Japanese physician (1911–2017)

Shigeaki Hinohara (日野原 重明, Hinohara Shigeaki) was a Japanese physician. In 1941, he began his long working association with St. Luke's International Hospital in central Tokyo and worked as a medical doctor throughout the wartime firebombing of the city. From 1990 he served as the hospital's honorary director. He was also Sophia University's Grief Care Institute director emeritus. He was honorary chairman of the Foundation Sasakawa Memorial Health Cooperation. Hinohara is credited with establishing and popularizing Japan's practice of annual medical checkups.

== Biography ==
Hinohara was born in Yoshiki District, Yamaguchi Prefecture and graduated from the school of medicine at Kyoto Imperial University in 1937.
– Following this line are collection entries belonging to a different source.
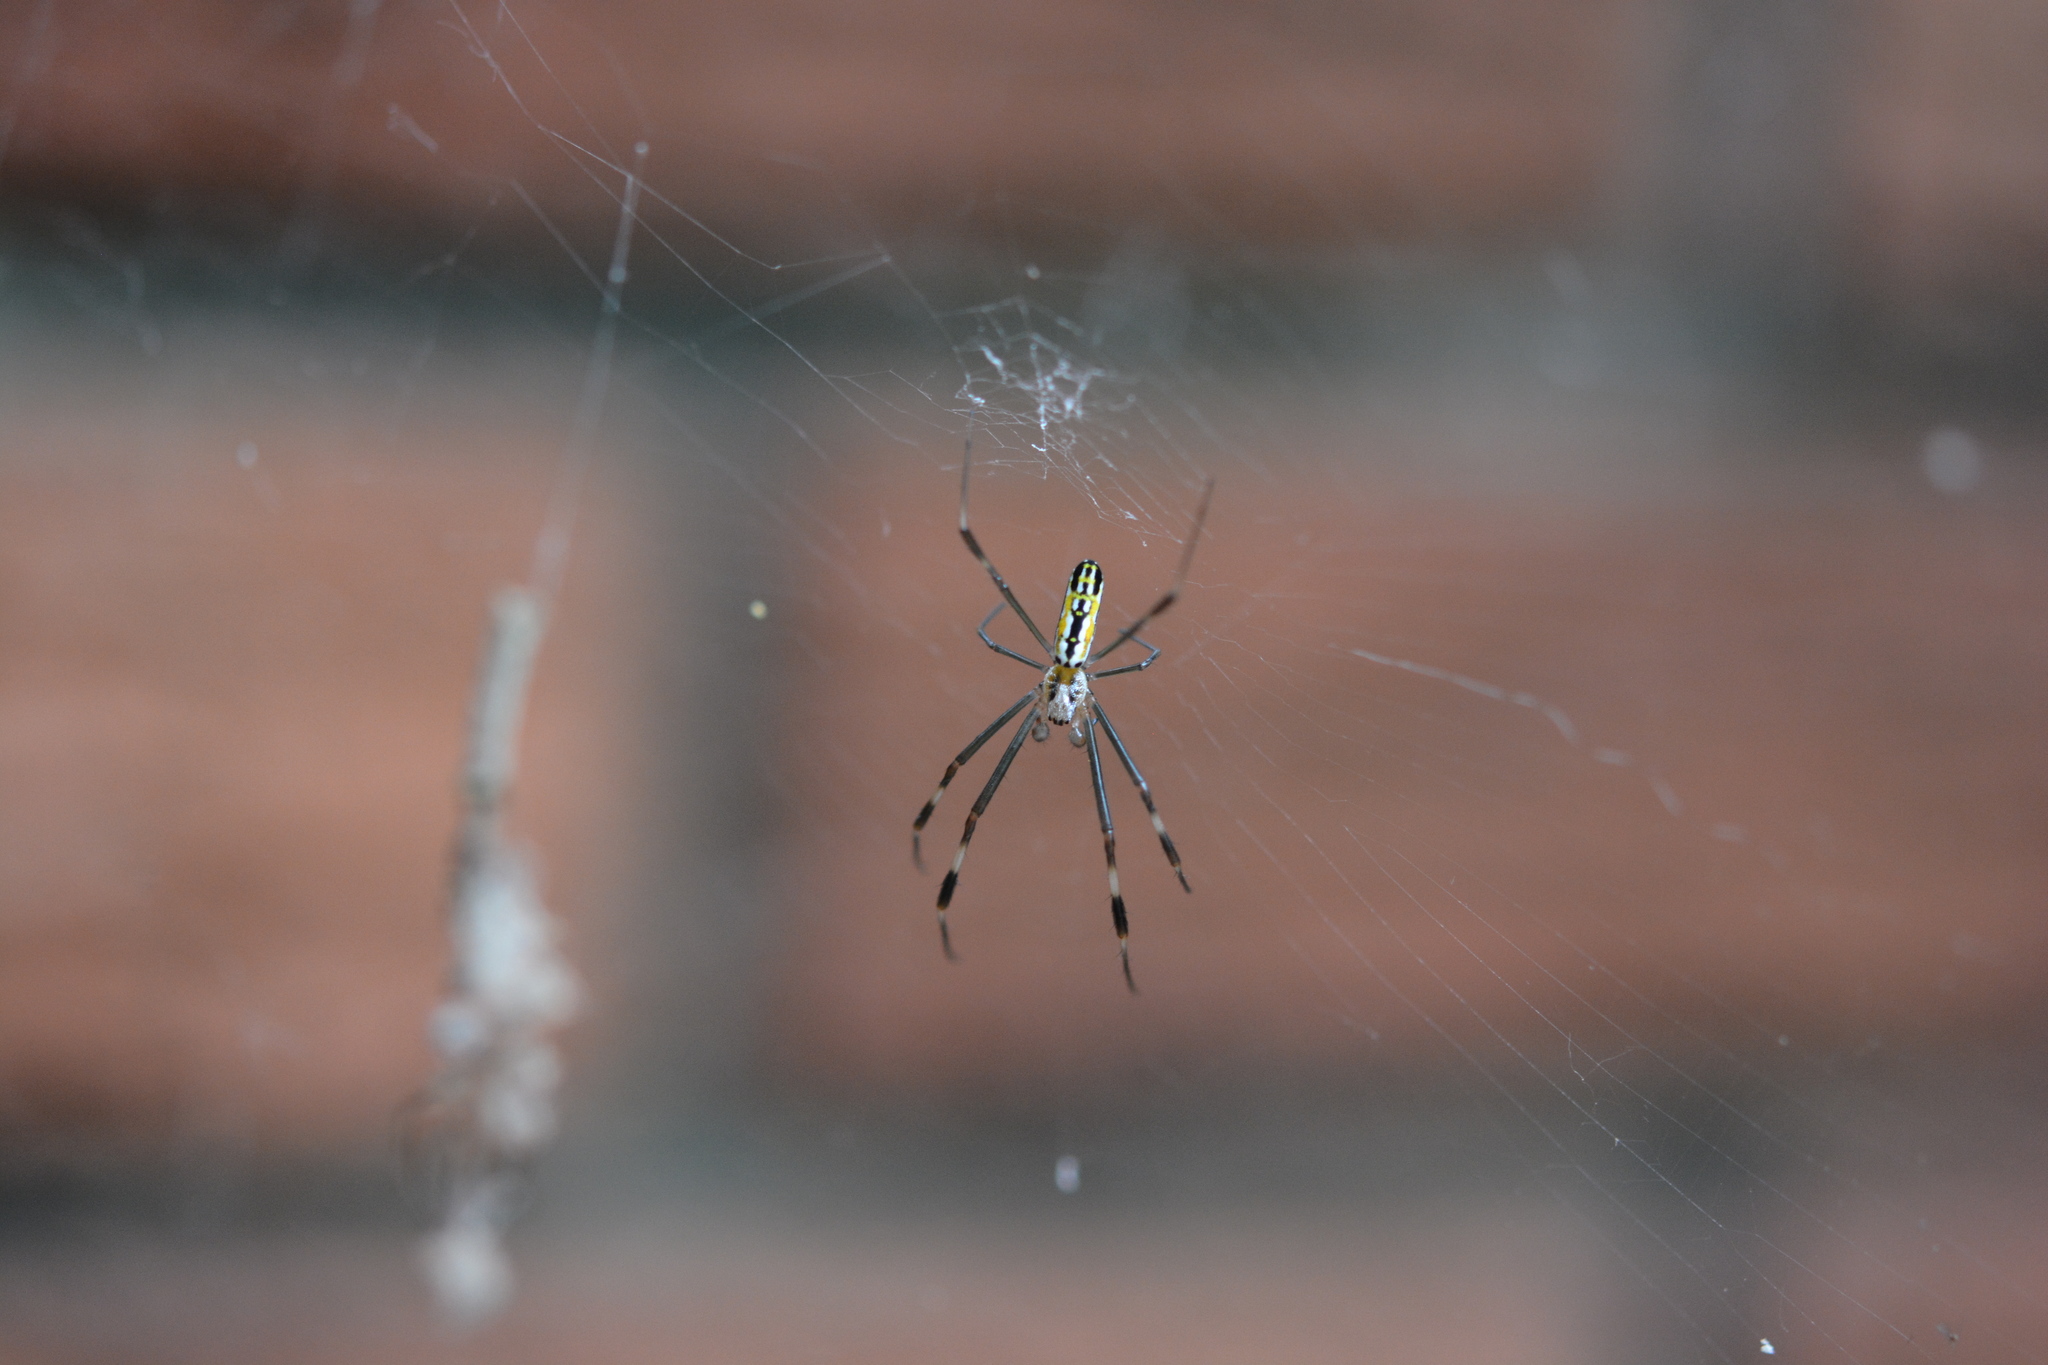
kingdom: Animalia
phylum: Arthropoda
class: Arachnida
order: Araneae
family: Araneidae
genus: Trichonephila
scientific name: Trichonephila clavipes
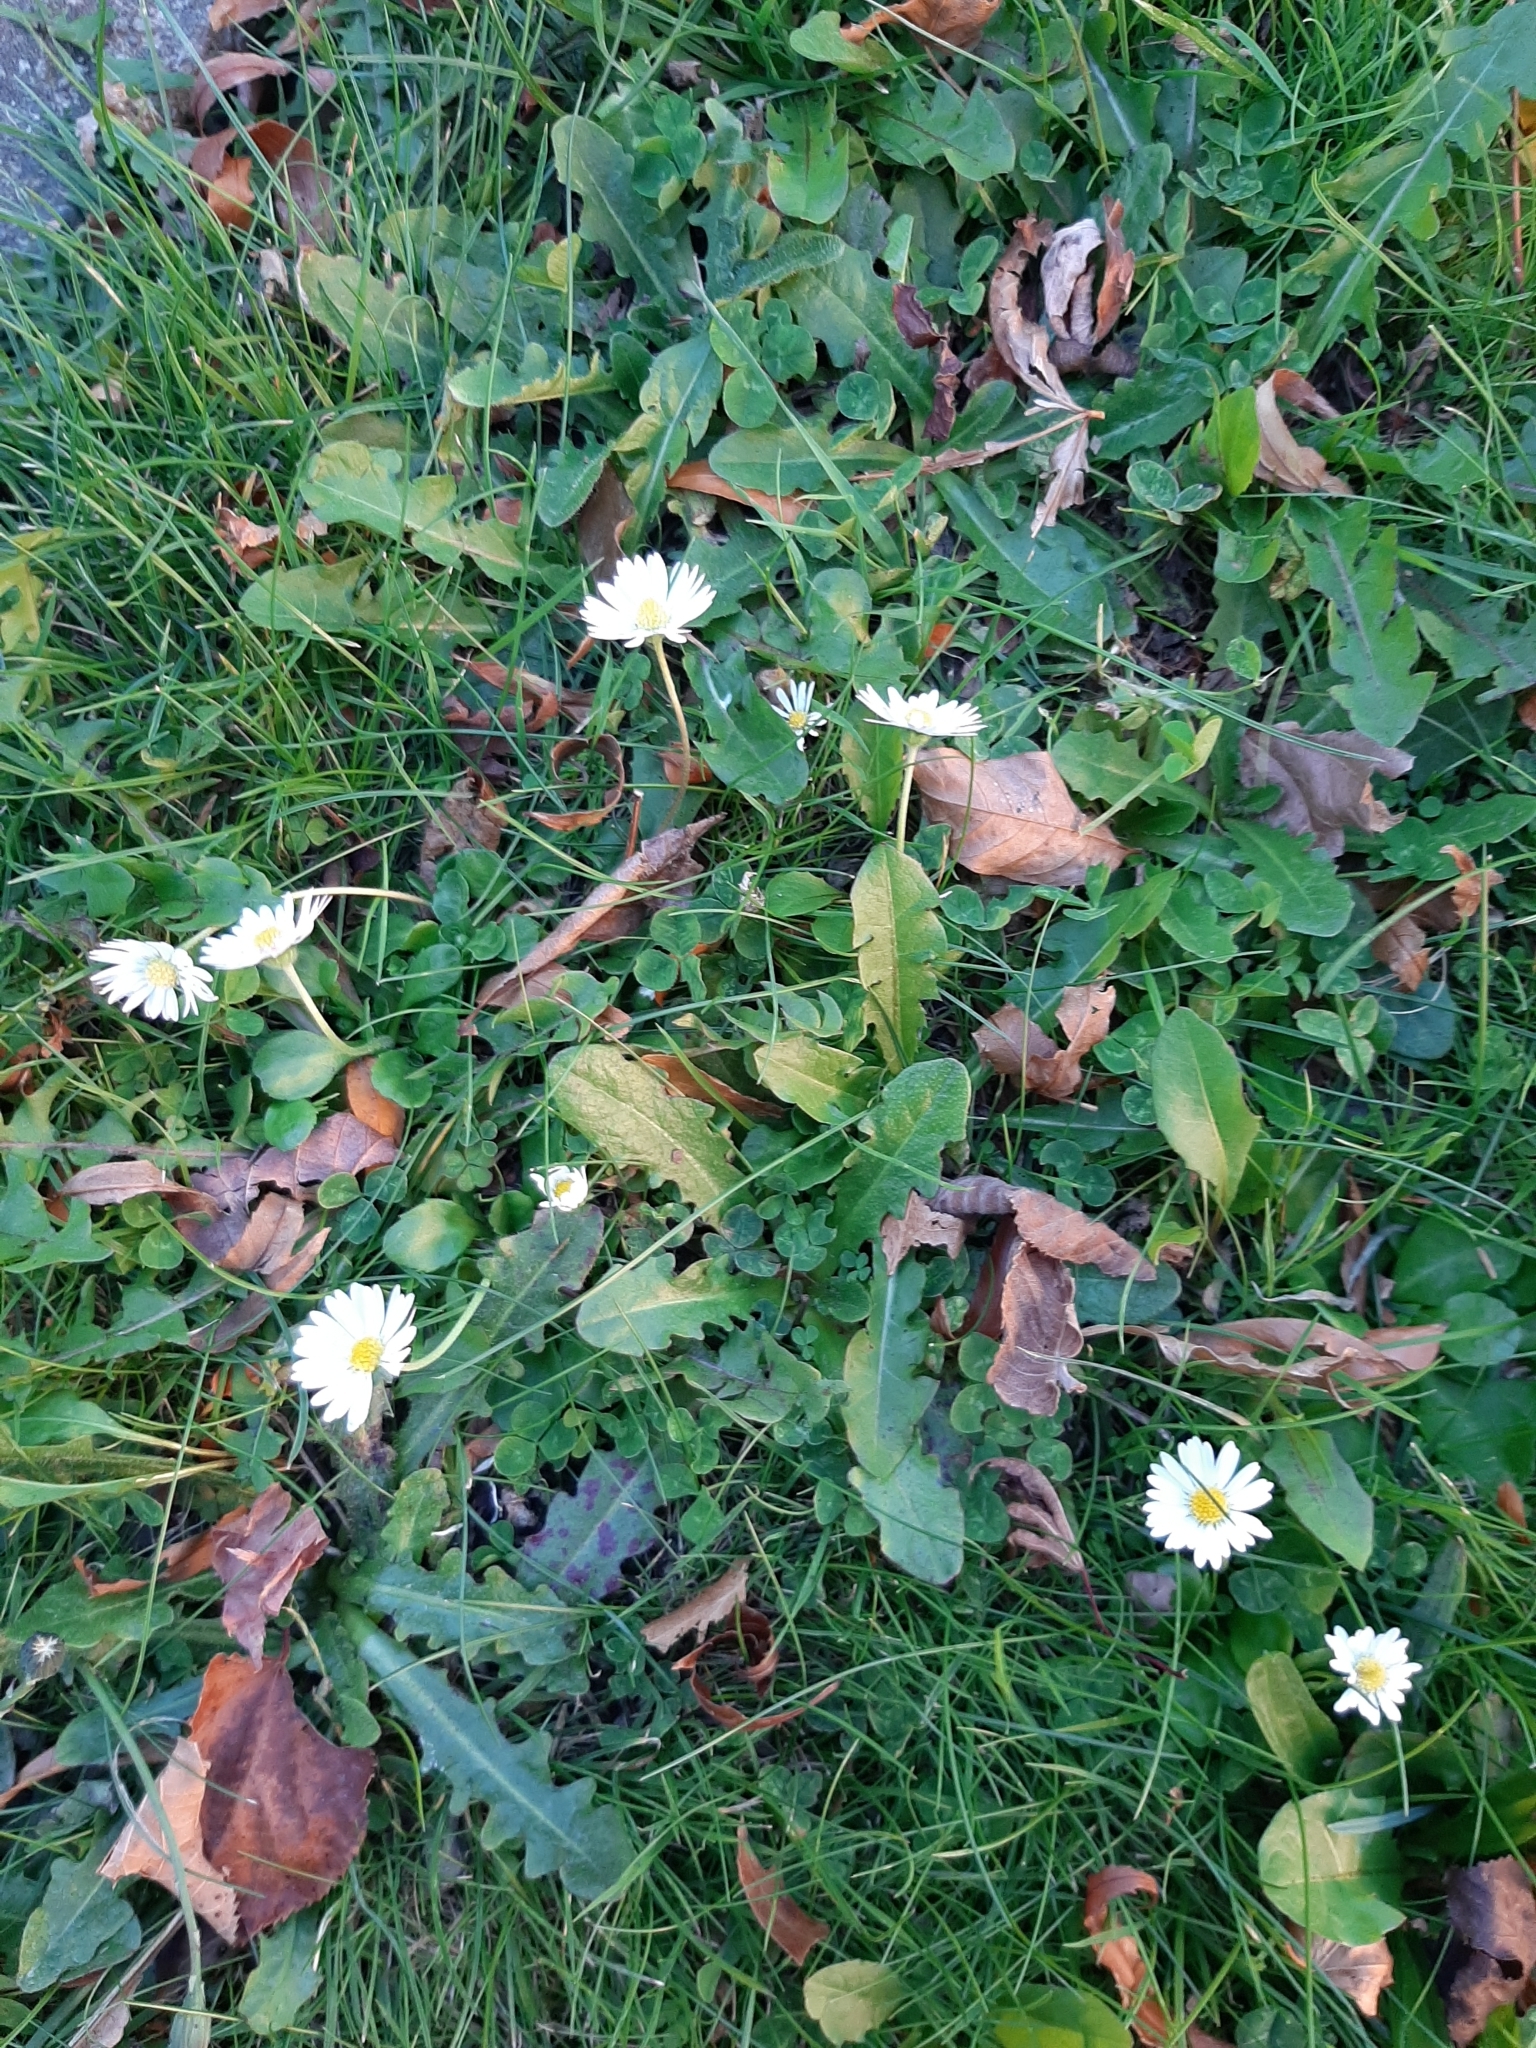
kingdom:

During his career Hinohara was known for working during many medical emergencies such as the firebombing of Tokyo during World War II and the Tokyo subway sarin attack. He was also on Japan Airlines Flight 351 when it was hijacked by the Japanese Red Army Faction.

Hinohara became an honorary member of the Japanese Cardiovascular Society and received the Second Prize and the Order of Culture. Kyoto Imperial University, Thomas Jefferson University and McMaster University honored him by conferring on him honorary doctorates.

Hinohara died on 18 July 2017 in Tokyo at the age of 105.